Und die Workshops in Berlin? "Die waren nett", deutet Monika Knack süffisant an, "für mich aber nicht weiterbringend." Es gab Verbesserungsvorschläge: Sie solle mehr Handlung einbauen, hieß es zum Beispiel. "Eigentlich komisch, dass meine Texte keine Handlung haben", sagt sie jetzt und streicht sich durch ihre orangefarbene Haarpracht, "aber man kann sich ja nicht aussuchen, was man schreibt. Da ist ein inneres Etwas, das ein äußeres werden muss."

 

Und dann kommt sie immer wieder auf die Sprache zurück. "Ich bin ganz auf die Sprache bezogen, auf den Klang der Worte, die Assoziationen. Die Schönheit". Die Sprache Christoph Meckels in seiner Erzählung "Licht" von 1978 hat es ihr besonders angetan, und richtig ins Schwärmen gerät sie, wenn sie über Robert Gwisdeks Debütroman "Der unsichtbare Apfel" von 2014 spricht: "Wunderschön! Er verbindet Absurdität mit Emotionalität. Ich mag es ja, wenn die Logik auf den Kopf gestellt wird. Da liest man etwas, versteht es absolut nicht, findet es aber trotzdem sehr schön."

 

Gerade gelesen hat sie Milan Kunderas wunderbaren Roman "Die unerträgliche Leichtigkeit des Seins" – und freimütig bekennt sie, irgendwie in die gleiche Richtung zu schreiben. Ob sie, die noch in der Experimentierphase ist, einen vollständigen Roman schreiben könnte? Wollen ja, aber sie glaubt nicht, dass sie der Typ Romanschreiberin sei: "Im Pläneschmieden bin ich ja richtig gut". Wir reden über Schriftsteller, über Autoren der "Beat Generation". Jack Kerouacs "On the Road" hat sie natürlich gelesen, und beim Namen Allen Ginsberg beginnt sie sofort die ersten Zeilen aus seinem Poem "Howl" zu zitieren: "I saw the best minds of my generation destroyed by madness, starving hysterical naked...". Und dazu fällt ihr gleich ein Satz von Baudelaire ein: "Das Schöne ist immer bizarr".

 

Langsam füllt sich jetzt das Café mit studentischem Publikum.
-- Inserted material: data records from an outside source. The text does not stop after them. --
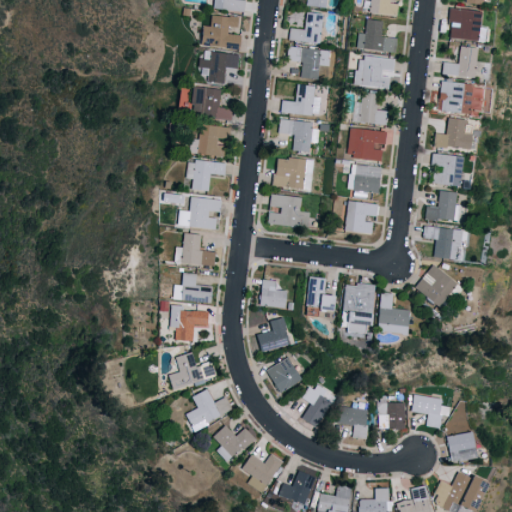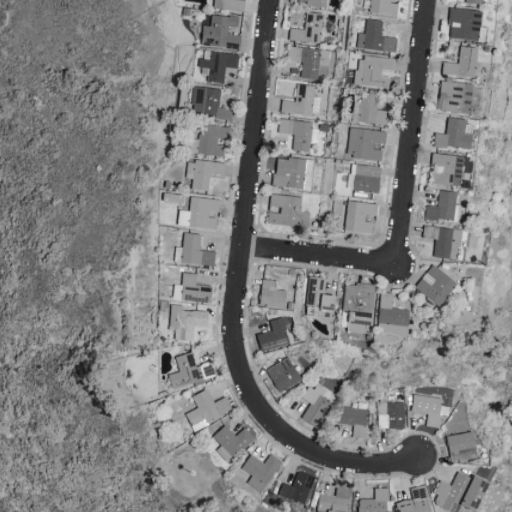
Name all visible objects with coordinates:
building: (315, 2)
building: (471, 2)
building: (226, 4)
building: (381, 6)
building: (463, 24)
building: (307, 28)
building: (219, 31)
building: (373, 37)
building: (308, 59)
building: (459, 62)
building: (216, 65)
building: (370, 71)
building: (453, 96)
building: (301, 101)
building: (206, 103)
building: (369, 110)
building: (298, 132)
road: (413, 133)
building: (452, 134)
building: (209, 139)
building: (363, 143)
building: (445, 168)
building: (201, 172)
building: (291, 172)
building: (362, 177)
building: (442, 207)
building: (197, 211)
building: (286, 211)
building: (357, 216)
building: (445, 241)
building: (191, 250)
road: (321, 258)
building: (433, 285)
building: (189, 289)
building: (269, 294)
building: (315, 294)
road: (240, 299)
building: (355, 306)
building: (388, 315)
building: (185, 321)
building: (271, 335)
building: (187, 371)
building: (281, 374)
building: (314, 403)
building: (427, 408)
building: (204, 409)
building: (390, 414)
building: (352, 419)
building: (228, 441)
building: (458, 446)
building: (258, 470)
building: (292, 493)
building: (457, 493)
building: (332, 500)
building: (373, 501)
building: (414, 501)
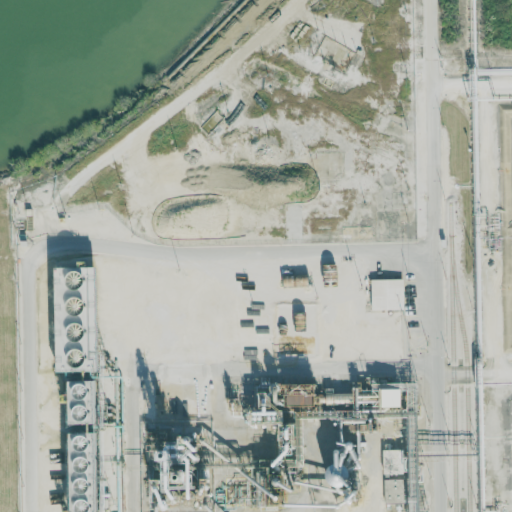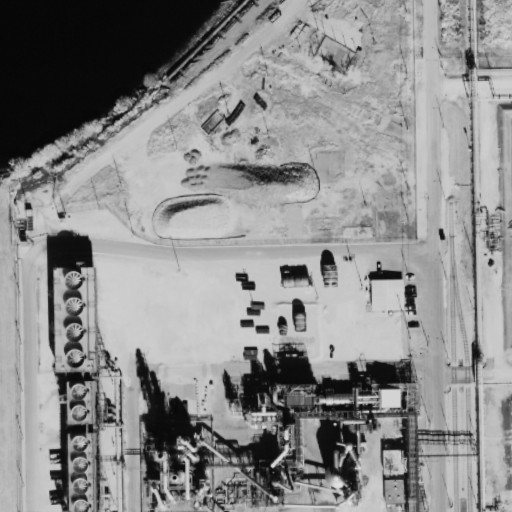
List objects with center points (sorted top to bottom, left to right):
road: (470, 91)
road: (64, 206)
road: (237, 250)
road: (433, 255)
building: (388, 294)
building: (380, 326)
railway: (452, 357)
railway: (466, 372)
road: (259, 376)
building: (393, 462)
building: (83, 474)
building: (393, 491)
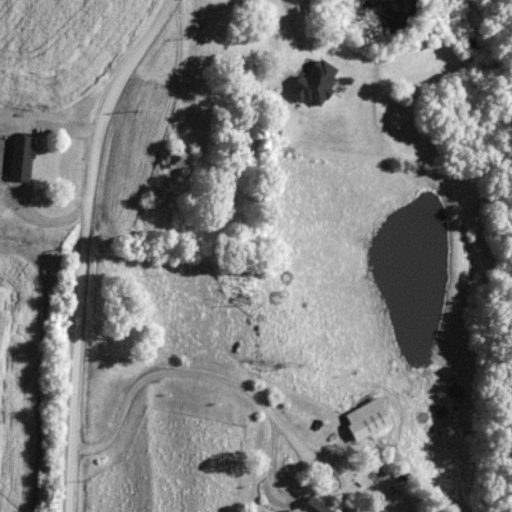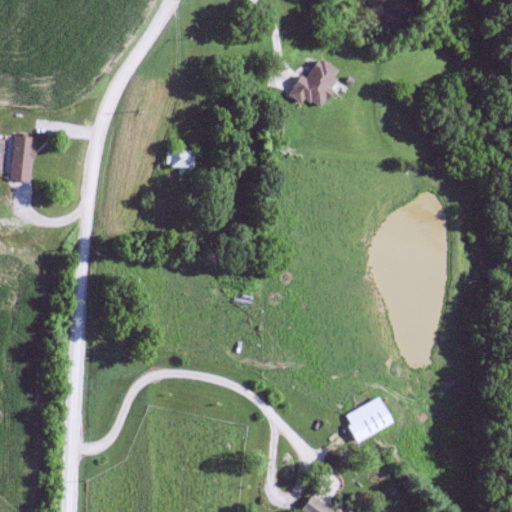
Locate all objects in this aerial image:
building: (312, 83)
building: (18, 158)
building: (176, 158)
road: (78, 250)
road: (245, 388)
building: (364, 419)
building: (311, 506)
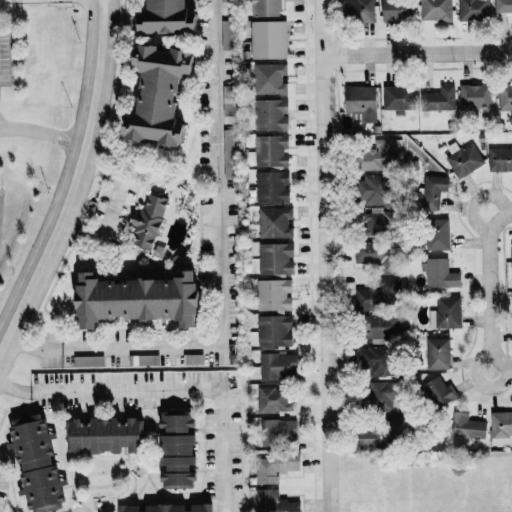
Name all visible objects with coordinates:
building: (225, 0)
building: (503, 6)
building: (265, 7)
building: (473, 9)
building: (357, 10)
building: (396, 10)
building: (436, 10)
building: (167, 17)
building: (226, 34)
building: (268, 39)
road: (416, 53)
parking lot: (6, 62)
building: (269, 78)
building: (159, 94)
building: (504, 96)
building: (397, 98)
building: (474, 98)
building: (438, 99)
building: (360, 102)
building: (270, 114)
building: (270, 150)
building: (228, 153)
building: (376, 155)
building: (499, 159)
building: (464, 160)
road: (69, 168)
road: (119, 184)
building: (271, 186)
building: (371, 189)
building: (433, 191)
road: (85, 202)
road: (475, 204)
building: (374, 221)
building: (147, 222)
building: (274, 222)
road: (502, 232)
building: (437, 234)
road: (220, 248)
building: (374, 255)
road: (325, 256)
building: (511, 257)
building: (275, 258)
building: (439, 273)
building: (376, 293)
building: (273, 294)
building: (138, 298)
building: (445, 313)
road: (494, 317)
building: (380, 326)
building: (273, 330)
road: (41, 345)
building: (437, 353)
building: (375, 360)
building: (88, 361)
building: (275, 365)
road: (511, 369)
road: (170, 387)
building: (439, 393)
building: (383, 395)
building: (274, 400)
building: (177, 420)
building: (469, 426)
building: (501, 427)
building: (278, 430)
building: (383, 433)
building: (106, 435)
building: (178, 460)
building: (37, 462)
building: (276, 466)
building: (275, 501)
building: (166, 507)
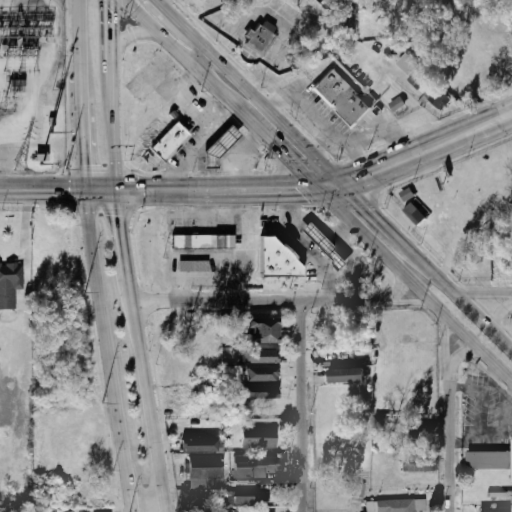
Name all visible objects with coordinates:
building: (437, 0)
road: (163, 4)
traffic signals: (112, 10)
building: (267, 27)
road: (80, 33)
road: (131, 34)
building: (260, 36)
building: (257, 39)
road: (173, 47)
road: (111, 50)
road: (202, 58)
building: (482, 74)
building: (425, 85)
building: (15, 86)
power substation: (31, 87)
road: (257, 95)
power tower: (9, 96)
building: (341, 98)
building: (341, 98)
building: (438, 98)
building: (397, 104)
road: (68, 118)
road: (80, 127)
road: (235, 127)
road: (270, 141)
building: (168, 142)
building: (170, 142)
road: (198, 142)
road: (111, 143)
building: (219, 147)
building: (218, 148)
road: (429, 148)
road: (241, 156)
traffic signals: (287, 158)
traffic signals: (80, 165)
power tower: (19, 172)
traffic signals: (363, 175)
road: (331, 185)
road: (96, 187)
traffic signals: (142, 187)
road: (167, 187)
road: (40, 188)
traffic signals: (66, 188)
road: (270, 188)
traffic signals: (303, 188)
traffic signals: (372, 209)
building: (413, 214)
building: (415, 214)
traffic signals: (117, 216)
road: (322, 225)
road: (393, 231)
road: (119, 233)
building: (201, 241)
building: (203, 241)
building: (325, 246)
road: (301, 247)
gas station: (324, 247)
building: (324, 247)
building: (277, 259)
building: (278, 259)
building: (192, 266)
building: (193, 266)
building: (9, 283)
building: (9, 283)
road: (413, 286)
road: (396, 292)
road: (402, 298)
road: (484, 298)
road: (255, 300)
road: (476, 314)
road: (500, 321)
building: (263, 330)
building: (262, 331)
road: (444, 345)
road: (105, 349)
road: (459, 353)
building: (345, 355)
building: (258, 356)
building: (259, 356)
building: (262, 374)
building: (260, 375)
building: (347, 375)
building: (346, 376)
building: (259, 392)
building: (259, 392)
road: (145, 396)
road: (304, 406)
building: (258, 437)
building: (257, 438)
road: (447, 440)
building: (202, 445)
building: (200, 446)
building: (489, 460)
building: (489, 461)
building: (419, 463)
building: (420, 463)
building: (258, 465)
building: (256, 466)
building: (204, 472)
building: (203, 473)
building: (357, 490)
building: (189, 500)
building: (245, 500)
building: (189, 502)
road: (145, 504)
building: (393, 505)
building: (395, 505)
building: (494, 509)
building: (495, 509)
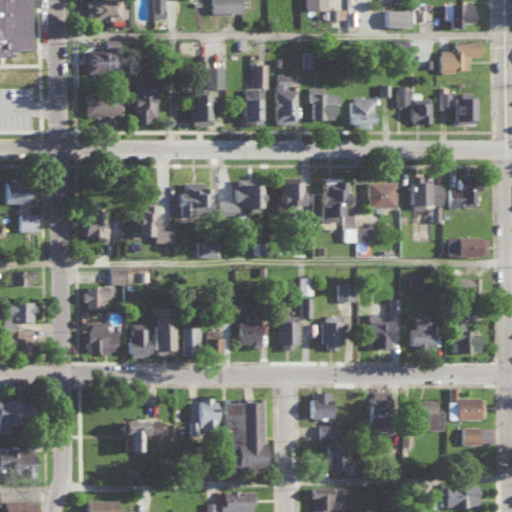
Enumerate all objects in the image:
building: (312, 4)
building: (222, 5)
building: (154, 8)
building: (101, 9)
building: (455, 12)
building: (393, 17)
building: (11, 24)
road: (289, 33)
building: (455, 54)
building: (98, 60)
building: (255, 74)
road: (172, 75)
building: (212, 76)
building: (398, 96)
building: (281, 99)
building: (441, 99)
building: (140, 100)
building: (99, 102)
building: (318, 102)
building: (249, 105)
road: (29, 107)
building: (416, 107)
building: (461, 107)
building: (196, 108)
building: (357, 111)
road: (255, 151)
road: (501, 164)
road: (59, 187)
building: (12, 191)
building: (420, 191)
building: (460, 191)
building: (377, 192)
building: (285, 193)
building: (239, 196)
building: (328, 196)
building: (191, 198)
building: (23, 221)
building: (90, 221)
building: (147, 223)
building: (352, 232)
building: (463, 244)
building: (203, 248)
road: (507, 259)
road: (251, 260)
building: (113, 273)
building: (17, 274)
building: (462, 282)
building: (301, 283)
building: (341, 289)
building: (94, 293)
building: (391, 303)
building: (303, 304)
building: (14, 325)
building: (375, 326)
building: (161, 328)
building: (245, 329)
building: (285, 329)
building: (328, 329)
building: (418, 330)
building: (459, 332)
building: (97, 335)
building: (186, 335)
building: (135, 339)
building: (209, 339)
road: (287, 374)
road: (31, 375)
building: (316, 401)
building: (461, 403)
building: (375, 407)
building: (203, 409)
building: (424, 411)
building: (323, 429)
building: (134, 430)
building: (238, 430)
building: (467, 433)
road: (63, 443)
road: (284, 443)
building: (333, 456)
building: (14, 458)
road: (255, 485)
building: (455, 493)
building: (323, 496)
building: (233, 499)
building: (16, 504)
building: (99, 505)
building: (207, 506)
building: (138, 511)
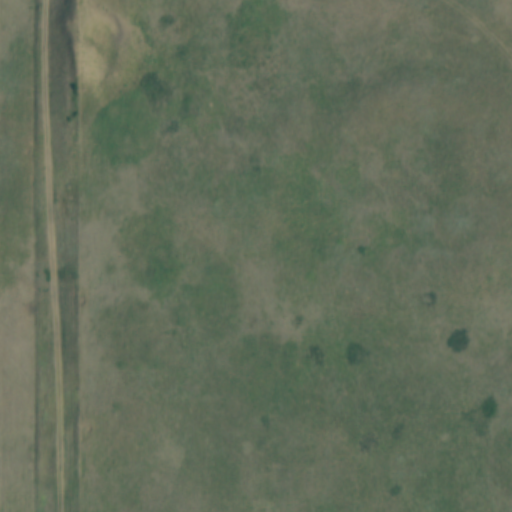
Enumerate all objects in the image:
road: (50, 255)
Draußen beginnt es zu dunkeln, und Monika Knack lässt einen spüren, dass sie jetzt gehen möchte. Ein kurzer Abschied und schon verschwindet die kleine junge Frau mit ihren vielen Seltsamkeiten zwischen den Passanten. Noch eine kurze Weile schimmert ihr Orangehaar aus der Menge. Viel Glück.